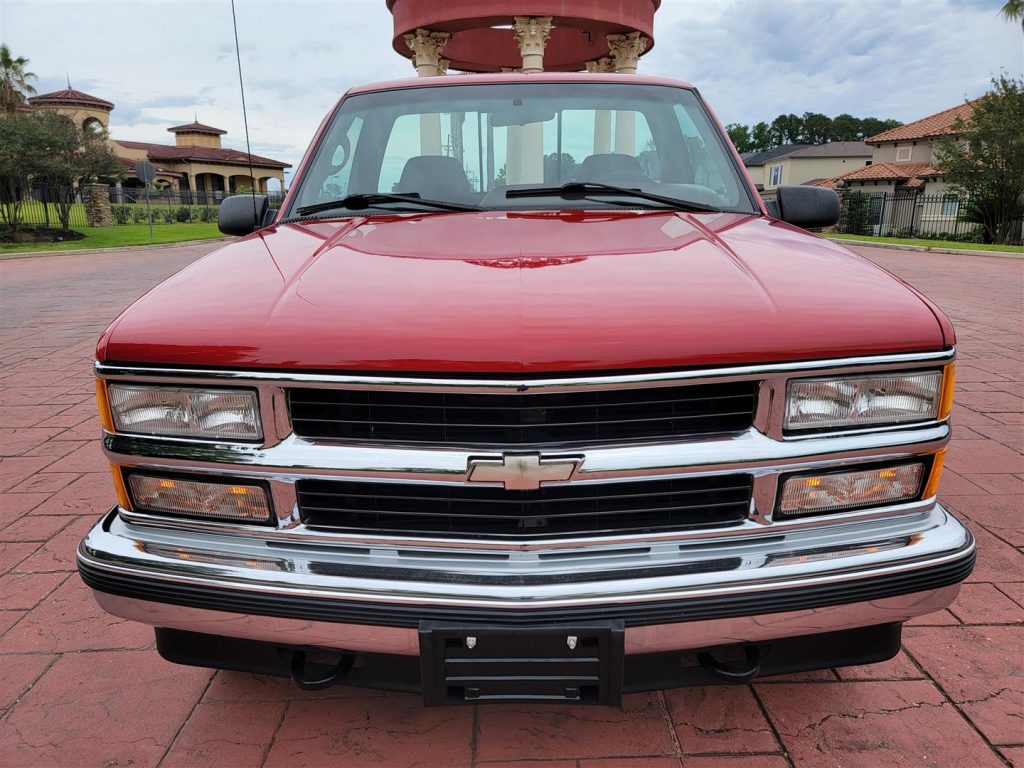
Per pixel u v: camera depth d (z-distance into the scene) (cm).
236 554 160
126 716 205
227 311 160
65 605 263
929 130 3809
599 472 148
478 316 148
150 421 160
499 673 151
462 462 147
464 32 1496
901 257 1695
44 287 1185
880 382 156
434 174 265
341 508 157
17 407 512
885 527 164
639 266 173
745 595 151
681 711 203
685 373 145
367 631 153
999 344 677
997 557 285
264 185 6181
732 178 262
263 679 220
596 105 279
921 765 182
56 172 2350
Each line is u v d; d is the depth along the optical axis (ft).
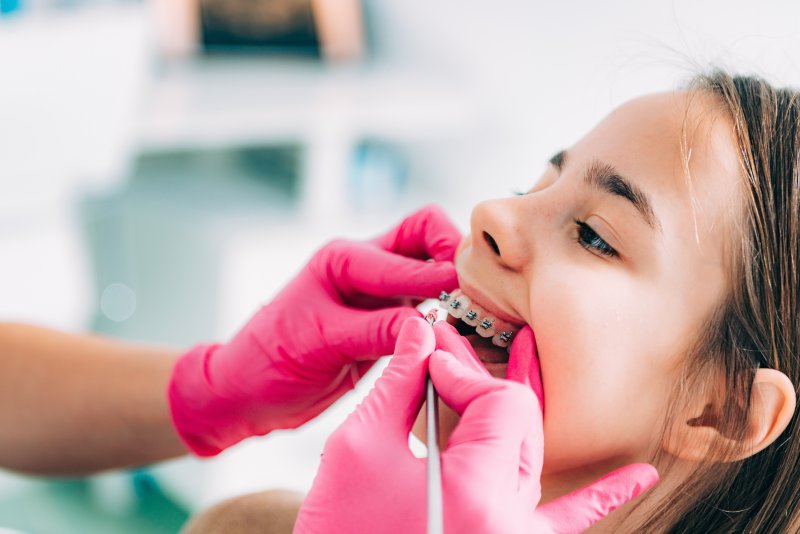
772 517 2.12
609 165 2.01
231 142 7.42
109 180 6.98
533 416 1.83
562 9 6.64
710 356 2.01
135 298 7.79
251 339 2.48
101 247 7.57
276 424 2.58
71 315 6.85
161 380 2.75
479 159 7.99
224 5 8.69
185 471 6.44
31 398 2.86
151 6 8.27
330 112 7.68
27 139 6.22
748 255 1.99
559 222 2.05
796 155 2.03
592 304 1.95
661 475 2.10
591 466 2.06
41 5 6.27
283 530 2.43
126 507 6.43
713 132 2.00
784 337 2.04
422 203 8.39
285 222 7.30
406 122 7.97
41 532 6.05
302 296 2.47
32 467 2.96
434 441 1.66
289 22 8.87
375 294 2.41
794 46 3.45
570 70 6.64
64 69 6.21
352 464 1.82
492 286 2.08
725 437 2.04
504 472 1.76
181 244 7.24
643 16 5.31
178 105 7.39
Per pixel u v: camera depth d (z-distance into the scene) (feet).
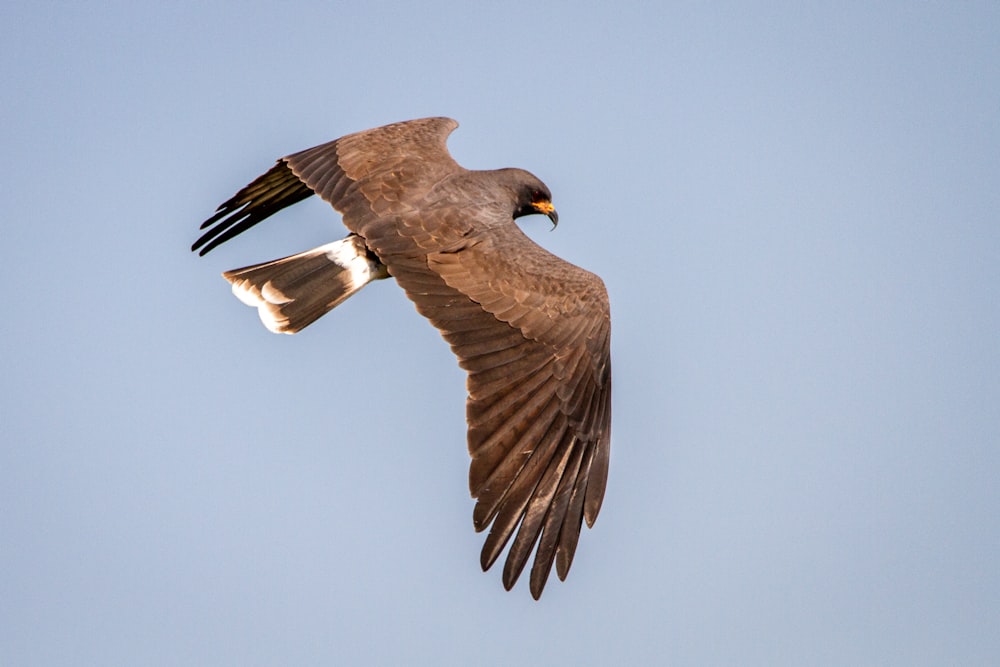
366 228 39.06
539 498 34.65
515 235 39.19
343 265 41.57
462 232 38.75
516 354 36.11
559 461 35.24
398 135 43.55
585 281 37.70
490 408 35.19
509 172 43.70
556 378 36.09
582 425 35.99
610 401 37.01
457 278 37.37
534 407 35.55
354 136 43.37
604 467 36.11
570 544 34.65
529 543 34.17
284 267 41.78
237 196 45.52
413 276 37.68
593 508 35.42
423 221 39.04
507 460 34.63
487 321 36.50
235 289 41.55
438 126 44.83
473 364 35.78
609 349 37.42
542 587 34.04
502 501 34.17
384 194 40.24
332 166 41.93
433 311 36.78
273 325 41.06
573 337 36.68
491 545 33.71
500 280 37.19
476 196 40.81
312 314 41.11
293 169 42.39
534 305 36.81
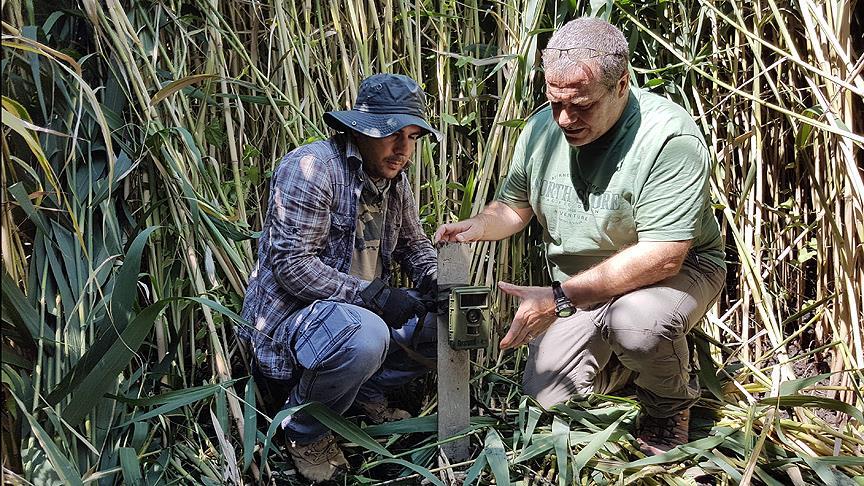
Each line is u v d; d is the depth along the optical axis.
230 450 1.70
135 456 1.64
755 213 2.51
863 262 2.19
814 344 2.55
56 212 1.83
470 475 1.73
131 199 2.01
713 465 1.82
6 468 1.46
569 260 2.05
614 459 1.87
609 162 1.85
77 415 1.61
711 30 2.53
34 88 1.87
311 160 1.81
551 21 2.47
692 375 2.03
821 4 2.13
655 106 1.83
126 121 2.00
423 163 2.38
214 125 2.11
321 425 1.83
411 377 2.09
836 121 2.02
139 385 1.91
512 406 2.24
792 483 1.82
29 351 1.72
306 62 2.26
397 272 2.37
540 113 2.07
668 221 1.78
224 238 2.05
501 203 2.13
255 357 1.94
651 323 1.80
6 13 1.80
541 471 1.83
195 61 2.19
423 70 2.48
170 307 2.01
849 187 2.17
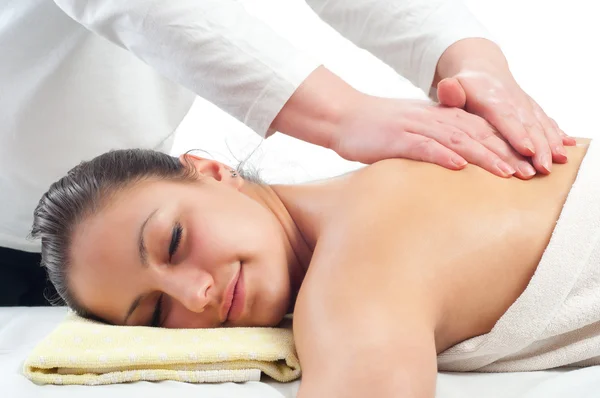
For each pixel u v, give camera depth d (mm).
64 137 1411
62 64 1352
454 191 890
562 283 837
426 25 1188
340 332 774
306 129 1087
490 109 996
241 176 1126
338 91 1078
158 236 944
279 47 1087
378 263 816
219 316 937
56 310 1342
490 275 851
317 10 1302
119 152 1070
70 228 1004
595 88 1682
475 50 1131
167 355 859
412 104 1038
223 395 811
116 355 864
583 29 1700
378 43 1252
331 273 833
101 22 1113
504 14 1728
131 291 963
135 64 1396
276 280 953
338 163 1565
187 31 1064
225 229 952
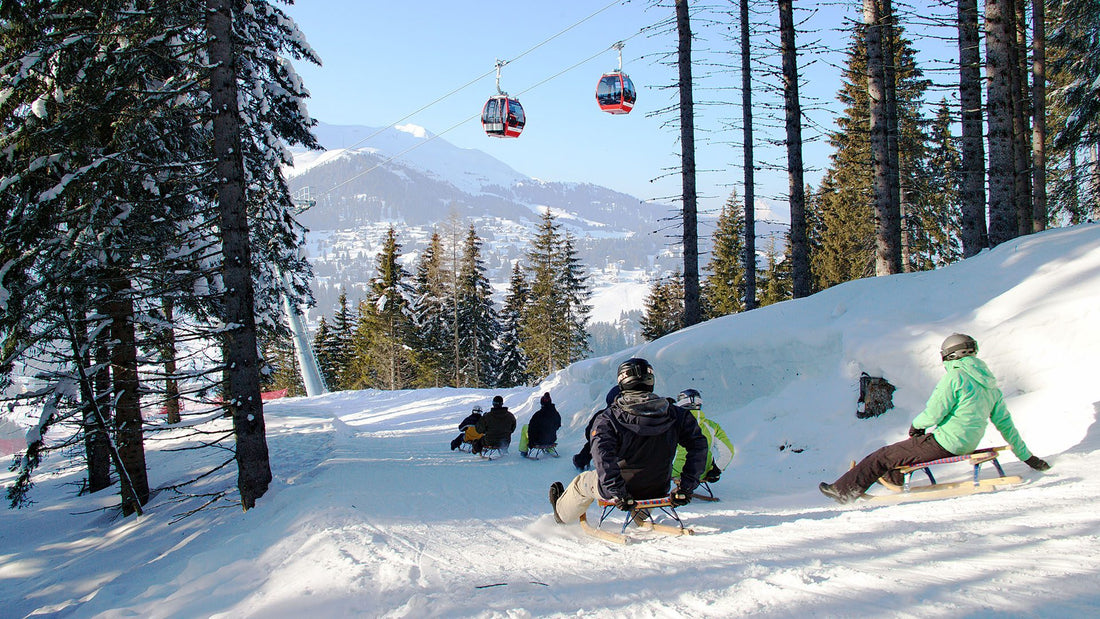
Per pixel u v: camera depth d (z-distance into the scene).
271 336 12.12
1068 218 20.98
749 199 17.05
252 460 8.39
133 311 10.23
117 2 8.48
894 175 17.64
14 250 9.22
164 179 9.42
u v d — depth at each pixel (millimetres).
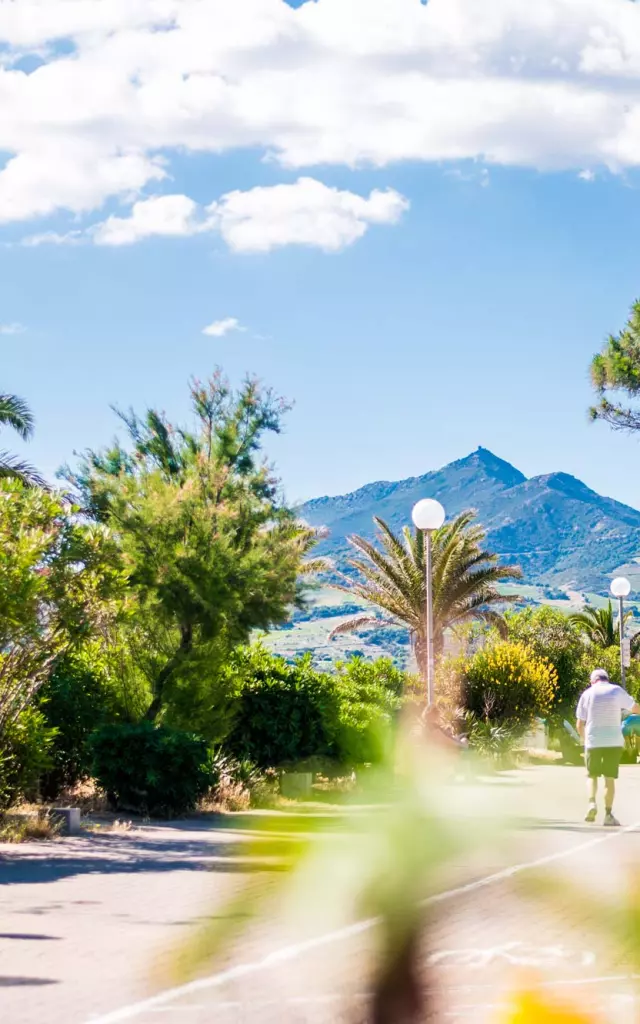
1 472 29969
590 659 46656
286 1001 4133
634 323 26828
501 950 5043
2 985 5895
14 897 9016
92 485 19672
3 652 14688
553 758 35938
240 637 19844
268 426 21422
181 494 19281
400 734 23453
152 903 8617
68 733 17594
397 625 46031
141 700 18984
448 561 43781
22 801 15945
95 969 6270
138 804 16578
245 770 20000
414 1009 1575
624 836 12969
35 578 13336
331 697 22516
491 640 41688
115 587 14680
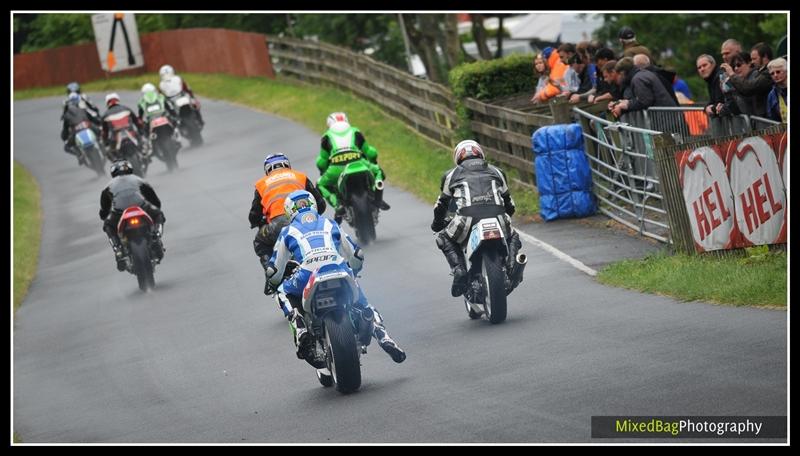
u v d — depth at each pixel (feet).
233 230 203.62
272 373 111.55
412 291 139.44
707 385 82.74
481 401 87.92
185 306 152.46
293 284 95.61
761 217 129.49
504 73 236.02
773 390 79.25
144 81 501.97
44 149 368.27
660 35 428.56
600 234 160.66
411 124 290.35
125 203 163.02
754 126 144.46
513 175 212.84
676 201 137.18
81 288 179.63
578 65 196.13
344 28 473.26
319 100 357.00
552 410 82.48
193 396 108.27
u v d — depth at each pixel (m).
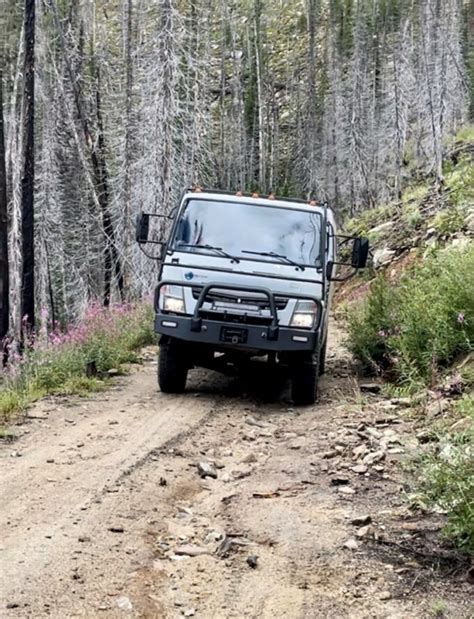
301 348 9.40
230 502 6.13
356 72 52.75
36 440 7.95
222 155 57.22
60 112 31.58
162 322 9.62
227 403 9.95
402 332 10.41
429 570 4.82
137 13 38.00
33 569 4.73
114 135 35.69
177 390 10.55
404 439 7.50
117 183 29.64
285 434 8.38
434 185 32.94
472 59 54.78
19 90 25.48
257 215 10.27
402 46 47.41
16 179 20.97
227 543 5.21
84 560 4.90
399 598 4.50
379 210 37.44
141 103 27.48
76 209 34.72
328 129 59.12
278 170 68.25
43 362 11.20
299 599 4.49
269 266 9.76
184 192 10.61
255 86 69.31
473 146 39.53
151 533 5.44
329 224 10.52
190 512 5.91
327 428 8.48
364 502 6.06
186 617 4.28
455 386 8.55
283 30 90.38
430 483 5.42
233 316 9.48
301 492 6.35
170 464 7.14
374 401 9.52
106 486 6.38
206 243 10.02
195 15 40.50
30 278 17.89
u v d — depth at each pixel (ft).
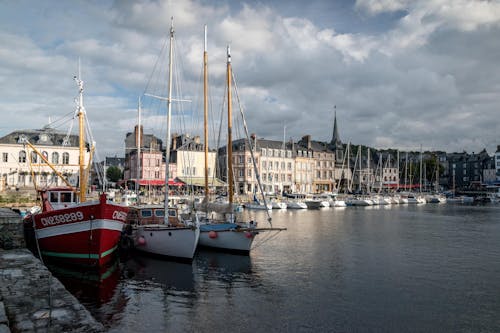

Exercise instructions =
Search the material above for the string "pixel". Show every line that holds it.

Result of this exercise =
Per pixel u v: camera depth d (z-distance into the scene) (cm).
Per pixel u v: camera depth d (z-distance into the scene) (feet).
For each pixel u v, give camera depth d (mm).
Per pixel u v: camera depth d (z-distance into the scene).
u v d — depth at each pixel (millimetres).
u v d — depth at each pixel (feet).
u v d — depth at each pixel (m).
u v d — depth at each pixel (ft).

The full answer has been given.